◆ **DOCUMENT EXTRACT**:
Our of boredom, I am trying to identify the languages of inscriptions on a fountain located in central Budapest. I could easily identify some languages such as Hebrew, Armenian, Russian, English, French, Spanish etc. but I have trouble with some, mostly Slavic, languages which I do not speak myself. I guess that they must include Czech (or Slovak), Slovene, Croatian/Serbian/Bosniak, Macedonian, Bulgarian and/or maybe others.

Translations of 'The place is ours':

  • Trg je naš / Площадьт е наш (pretty sure that's Bulgarian) / Naš trg / Nas trg / [unreadable] naše je námestie

Translations of 'Non potable water':

  • Водата не е за пиене / Voda ni pitna / Непитна вода / Nepitná voda / Nepitka voda / Voda nije za piće

Translations of 'Open lawn':

  • Ходенето по тревата е разрешено / Dozvoljeno je gaziti (ǧaziti?) po travi / Dozvoljeno gaženje trave

I also do not manage to identify the language in 3 other inscriptions for which glossaries easily available online did not help. Could it be Romani?

  • Náj lasó ráji / Ámáro szi o placo / Pécsár saj ustarén

Is anyone here able to tell which is which? Note that many inscriptions (such as in French and Greek) have spelling mistakes and inconsistent respect of diacritics.

Pictures of the fountain:

Place Clichy (talk) 15:55, 22 June 2022 (UTC)Reply[reply]

@Place Clichy: Hah, that's interesting! Well as a Dutch native speaker I can tell Geen drinkwater is Dutch for "No(t) drinking water", Gras betreden toegestaan is Dutch for "Treading" (or "Walking") "upon (the) grass permitted" (as opposed to "Keep off the grass"), and Ons Plein is Dutch for "Our Square" (although there is no need for a capital P in "Plein", because unlike German, Dutch doesn't capitalise nouns except proper names).

◆ **DATASET**:
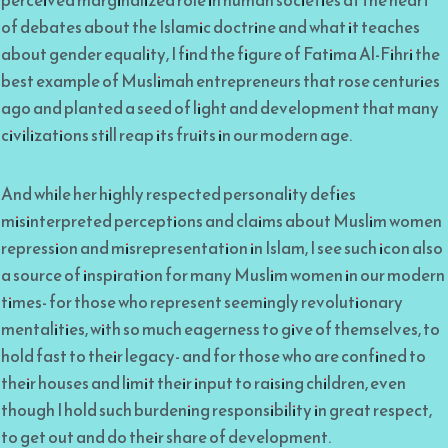
of debates about the Islamic doctrine and what it teaches
about gender equality, I find the figure of Fatima Al-Fihri the
best example of Muslimah entrepreneurs that rose centuries
ago and planted a seed of light and development that many
civilizations still reap its fruits in our modern age.
And while her highly respected personality defies
misinterpreted perceptions and claims about Muslim women
repression and misrepresentation in Islam, I see such icon also
a source of inspiration for many Muslim women in our modern
times- for those who represent seemingly revolutionary
mentalities, with so much eagerness to give of themselves, to
hold fast to their legacy- and for those who are confined to
their houses and limit their input to raising children, even
though I hold such burdening responsibility in great respect,
to get out and do their share of development.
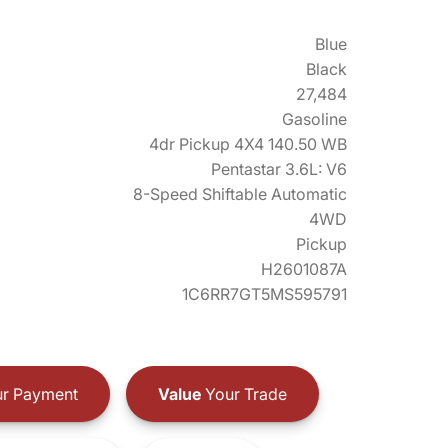
Blue
Black
27,484
Gasoline
4dr Pickup 4X4 140.50 WB
Pentastar 3.6L: V6
8-Speed Shiftable Automatic
4WD
Pickup
H2601087A
1C6RR7GT5MS595791
r Payment
Value
Your Trade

◆ **WHAT TO DO**: Give what follows in the discussion above about the multilingual inscriptions on the Budapest fountain, picking up after its last sentence.

◆ **THE ANSWER**:
You could test most of these phrases with the "autodetect language" function of DeepL, or Google Translate, and although they might be able to translate it relatively well even if they detect the wrong language, they might not be able to properly distinguish between closely related languages such as Czech/Slovak, or Croatian/Bosnian/Serbian/Montenegrin. (When I put Ukrainian texts written in Latin script into them, they usually recognise it as "Slovak"). Only native or near-native speakers might be able to tell the difference (which is why it's a good idea to ask this question in a WikiProject like this one).
Woda niezdatna do picia is Polish for "Water unfit for drinking".
Водата не е за пиене is probably Russian for "The water is not for drinking" (It's not Ukrainian, because the Ukrainian equivalent is Водата не є за пієну. Google Translate detects Bulgarian, but that is wrong; it often mis-detects Slavic Cyrillic texts as Bulgarian).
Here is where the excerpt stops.